Application on LGBTQIA+ Marriages

Such interpretation is favourable to the cause of same-sex marriages as it would bypass the gender roles debate associated with them. While in case of a male marrying a male, the children of such a couple would become the members of both the parents’ coparcenary, the children of a female marrying a female would not be eligible to become a member of either parent’s coparcenary but for the above interpretation. This would be violative of articles 14 and 15 because it discriminates between the children of gay couples and children of heterosexual and lesbian couples without having any reasonable nexus with any object sought to be achieved. The  explanation provided in this article harmoniously interprets the provisions guiding coparcenary membership in a way consistent with fundamental rights, allowing the extension of coparcenary rights to the children of same-sex couples. It makes it unnecessary to genderize the roles among the couple to determine to whose coparcenary do the children belong because they would trace their coparcenary membership through both the parents irrespective of the latter’s gender, subject to their degree of separation from its last holder. 

This would also extend to the Transgender community as by following the concept of gender self-identification, they would be considered to be the sex they identify as, thereby making this interpretation operative on them. This therefore, will make the repository of coparcenary rights available to children of both same-sex, transgender and heterosexual marriages equally. 

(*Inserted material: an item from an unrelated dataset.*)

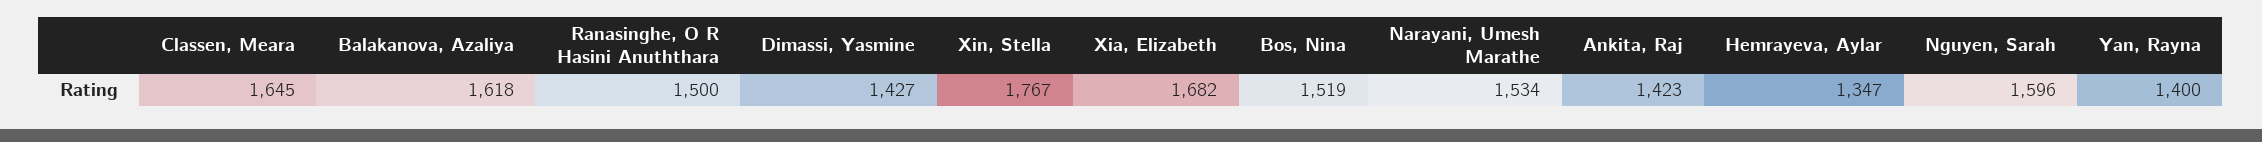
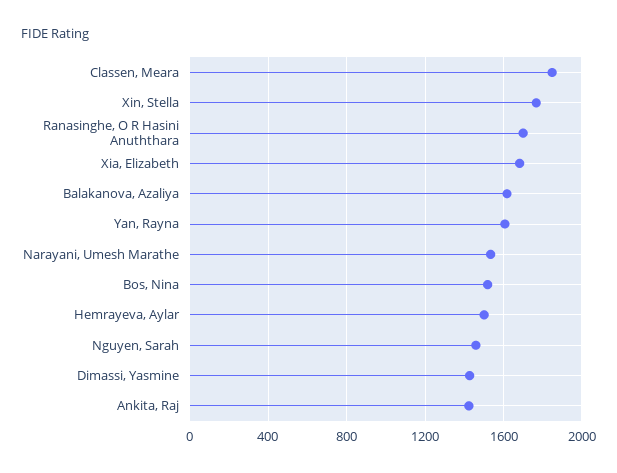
Classen, Meara: 1645 -> 1850
Ranasinghe, O R Hasini Anuththara: 1500 -> 1700
Hemrayeva, Aylar: 1347 -> 1500
Nguyen, Sarah: 1596 -> 1450
Yan, Rayna: 1400 -> 1600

It has to be noted that such interpretation, because it presupposes that parties to a marriage could only be male or female, would not favour the individuals who do not identify with the concept of binary gender. Yet, this interpretation, in absence of express legislative instruments, would make available marriage related rights to a lot of communities which are currently bereft of the same.

Conclusion

The 2005 amendment is in itself a testimony of the fact that the Hindu Succession Act does not simply reinforce the tenets of Ancient Hindu Law but, being a piece of social legislation, is a means to bring about social change. Therefore, deviation from the classical tenets restricting memberships of a coparcenary within the paternal line of descent would not be unmaintainable, especially in the presence of explicit provisions enabling such deviation.